The nomenclature for reporting stable isotope concentrations dates back to the work of the early geochemists in the 1950s and unfortunately today it creates a little confusion for many folks entering the field. So, the concentrations of heavy isotopes are reported in units that we call delta values that are represented using this lowercase Greek symbol for delta. Now to calculate delta values, the ratio of the numbers of carbon-12 and carbon-13 atoms in an unknown sample is subtracted from the ratio of carbon-13 to carbon-12 atoms in an international standard. In this case, this international standard has an isotope ratio of 0.112372. This resultant is then divided by that ratio and then multiplied by a thousand. Why? Because if you don’t multiply it by a thousand, we get real small numbers and humans don’t like small numbers. So, the standard for carbon was originally based on a geological formation of fossilized mollusks called Peedee Belemnite. This was found in South Carolina, but scientists ran out of this original standard and now a new synthetic international standard called VPDB is used, and this stands for Vienna Peedee Belemnite. The standardized carbon-13 concentrations are written in a form using this symbol that we call “per-mil”. Simply, the international standard has a value of zero per-mil. Note that per-mil is not parts-per-million or ppm as we typically think, nor is it parts-per-thousand as you see in other fields of science. And a typical Mouse might have a carbon-13 value of around -16 per-mil depending on what it eats. In simple terms, this means that the carbon in its body and in its breath as it oxidizes the materials in its body has a slightly lower concentration of carbon-13 than the ancient fossil.

So Celsius (often used by biologists) and Kelvin (used by physicists or chemists) represent two scales for measuring temperature, and those units can be interconverted depending on the convention. But the same is true fortunately for measures of stable isotopes, where geochemists and ecologists tend to use delta values and some clinical biologists use a unit called atom percent – abbreviated At%. The first of these two equations shows how atom percent can be calculated if we know the isotope ratios and we know the delta values. The second equation shows how we can back-calculate for delta values if we know the isotope ratios and the atom percent.

Now I mentioned that the VPDB standard has a value of zero per-mil. This is equal to about 1.111 atom percent. Carbon samples that have negative delta values are said to be depleted in carbon-13. I’ll discuss the biochemical mechanisms for this in another talk, but most of the carbon that you encounter day to day will be isotopically light and have negative delta values. For example, the CO2 in the atmosphere has a value of about -8 per-mil. Your average mouse, if it’s consuming a corn-based diet (corn is a C4 plant) might have a value of -16 per-mil. If you take that same mouse and raise it on a rice-based diet it might have a value of -24 point per-mil.
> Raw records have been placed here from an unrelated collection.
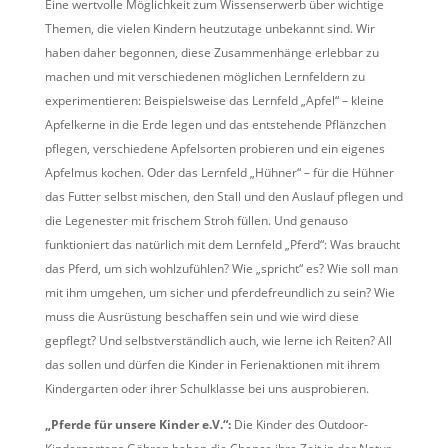
Eine wertvolle Möglichkeit zum Wissenserwerb über wichtige
Themen, die vielen Kindern heutzutage unbekannt sind. Wir
haben daher begonnen, diese Zusammenhänge erlebbar zu
machen und mit verschiedenen möglichen Lernfeldern zu
experimentieren: Beispielsweise das Lernfeld „Apfel“ – kleine
Apfelkerne in die Erde legen und das entstehende Pflänzchen
pflegen, verschiedene Apfelsorten probieren und ein eigenes
Apfelmus kochen. Oder das Lernfeld „Hühner“ – für die Hühner
das Futter selbst mischen, den Stall und den Auslauf pflegen und
die Legenester mit frischem Stroh füllen. Und genauso
funktioniert das natürlich mit dem Lernfeld „Pferd“: Was braucht
das Pferd, um sich wohlzufühlen? Wie „spricht“ es? Wie soll man
mit ihm umgehen, um sicher und pferdefreundlich zu sein? Wie
muss die Ausrüstung beschaffen sein und wie wird diese
gepflegt? Und selbstverständlich auch, wie lerne ich Reiten? All
das sollen und dürfen die Kinder in Ferienaktionen mit ihrem
Kindergarten oder ihrer Schulklasse bei uns ausprobieren.
„Pferde für unsere Kinder e.V.“:
Die Kinder des Outdoor-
Fossil fuels tend to be very depleted in carbon-13 with values of -60 per-mil or less.

In tracer studies, the delta carbon-13 values can also be positive. Such samples are said to be isotopically enriched or hot; not radioactive, but hot in the sense that they have more carbon-13 than naturally occurring materials. There are thousands of different carbon-13 tracer molecules that are commercially available for use in tracking biochemical processes in vivo. The bottle shown here is filled with carbon-13 labeled glucose and it’s at a concentration of 99 atom percent. This is equivalent to about 8.8 million per-mil and that’s why sometimes per-mil delta units are not all that useful. Now I mix my own carbon-13 enriched standard that has a value of about 4,000 per-mil. This is equivalent to an atom percent of just over 5% and that covers pretty much all basis for tracer studies. And what this means is that there’s an enormous range of isotope space that we can use for carbon-13 tracer studies. In a follow-up video, I’ll discuss various measurement techniques, different types of tracers that you can choose from, and different experimental approaches for metabolic tracer studies.